What qualifies as collateral?
To qualify as good collateral for a business loan, an asset needs to be owned and controlled by your business. It also needs to be in good working order, have a reliable value, and not be subject to any claims from other lenders or other parties.
These are common examples of collateral for business loans:
- Real estate: This is most often an office, store, warehouse or other facility, though it can also include residential property being used for rental properties or for development.
- Inventory: Borrowing against inventory is extremely common for retailers, who then need to provide updated inventory lists to their lender on a periodic basis so the lender can ensure their loan is still properly collateralized. If the retailer has sold down their inventory and not restocked, they may need to pay down their loan.
- Equipment: This can include business vehicles, heavy equipment like cranes, office equipment and even furniture.
- Receivables: A receivable is money a customer owes you for work or a product you already delivered. Receivables that are less than 90 days outstanding are usually sound collateral for lenders, who consider these receivables almost the same as cash.
Generally, you must secure business loans with some type of collateral. Some lenders provide loans with just a personal guarantee as collateral (a signature line of credit, for example), but these loans are very rare and typically reserved for a lender's preferred customers, who often have high net worth or high incomes.
How much collateral do you need?
The amount of collateral you need to get a loan depends on your credit profile, your business's industry, your intended use for the loan proceeds and other factors. These factors help a lender judge the overall safety of a loan and the likelihood that you'll repay it. Generally, though, most lenders won't loan more than 80% of an asset's value; this protects them in case the asset's value declines or they have to seize and sell it in a fire sale.
Since lenders won't lend more than 80% of the value of collateral, the amount of collateral your business needs depends on how much you want to borrow. Typically, you need to pledge collateral worth at least 25% more than the amount you need to borrow. So if you want to borrow $100, you should plan to secure the loan with at least $125 worth of collateral.
However, if you have bad credit, have defaulted on a loan or filed for bankruptcy, or run a high-risk business, the loan may represent greater risk for the lender and require additional collateral.
Some lenders don't require collateral.
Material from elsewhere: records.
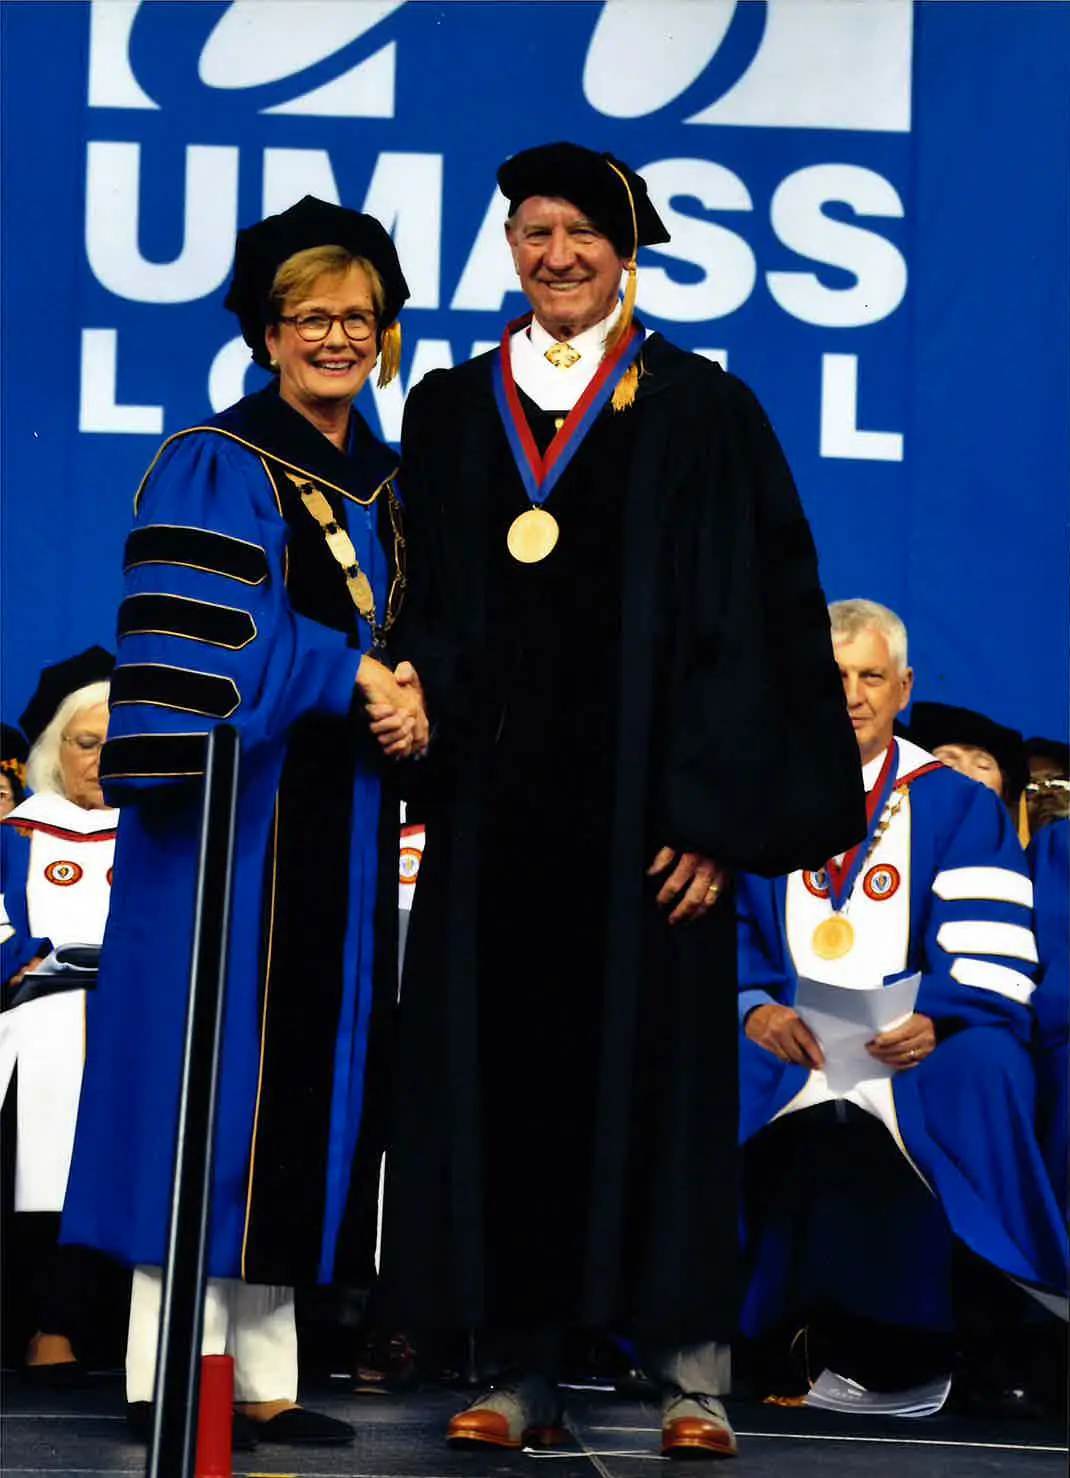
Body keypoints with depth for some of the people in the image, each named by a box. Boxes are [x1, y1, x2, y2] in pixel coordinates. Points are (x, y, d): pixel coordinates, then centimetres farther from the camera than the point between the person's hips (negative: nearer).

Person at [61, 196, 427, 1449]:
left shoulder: (384, 486, 16)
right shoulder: (215, 468, -5)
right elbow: (205, 643, -16)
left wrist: (408, 709, -2)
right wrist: (351, 674, -15)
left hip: (338, 823, 7)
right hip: (233, 812, -7)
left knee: (309, 1083, 5)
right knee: (208, 1071, -7)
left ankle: (261, 1368, 9)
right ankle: (168, 1374, -4)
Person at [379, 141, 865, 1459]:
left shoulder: (698, 413, 2)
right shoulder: (452, 414, 12)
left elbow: (757, 619, -3)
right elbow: (421, 614, 14)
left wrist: (715, 811, -11)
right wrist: (417, 739, -2)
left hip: (636, 800, -3)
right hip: (492, 804, 3)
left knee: (653, 1061, -2)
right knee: (500, 1065, 1)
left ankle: (689, 1371, 4)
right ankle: (519, 1373, 7)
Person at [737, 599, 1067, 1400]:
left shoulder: (959, 806, 12)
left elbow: (991, 956, -1)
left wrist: (934, 1019, -22)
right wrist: (754, 1007, -15)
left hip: (918, 1043, -1)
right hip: (780, 1038, 1)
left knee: (985, 1067, -35)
To learn about business loan providers that won't ask for collateral, check out our review of Fora Financial, our Balboa Capital review, or our review of Rapid Finance.
Key takeaway: The value of collateral depends on the total value of the loan you apply for, as well as your business's credit profile and your personal credit history.
What types of business financing require collateral?
Almost all business financing requires some form of collateral. The type and amount of collateral required vary by type of financing, your business credit profile, and your business's industry.
Collateral ratios by financing type
|Type of financing||Maximum loan-to-value ratio|
|Business line of credit||90%|
|Commercial real estate loan||75%|
|Equipment loan||75% (special dealer financing may be higher)|
There are very few types of business loans that don't require some form of collateral. Credit cards are one type that don't, although collateral may still be required for borrowers with bad credit who need to start with a secured credit card. The only other common type of business loan that doesn't require collateral is an unsecured line of credit, but these typically charge higher interest rates than other secured options and are often only available to the lender's preferred customers.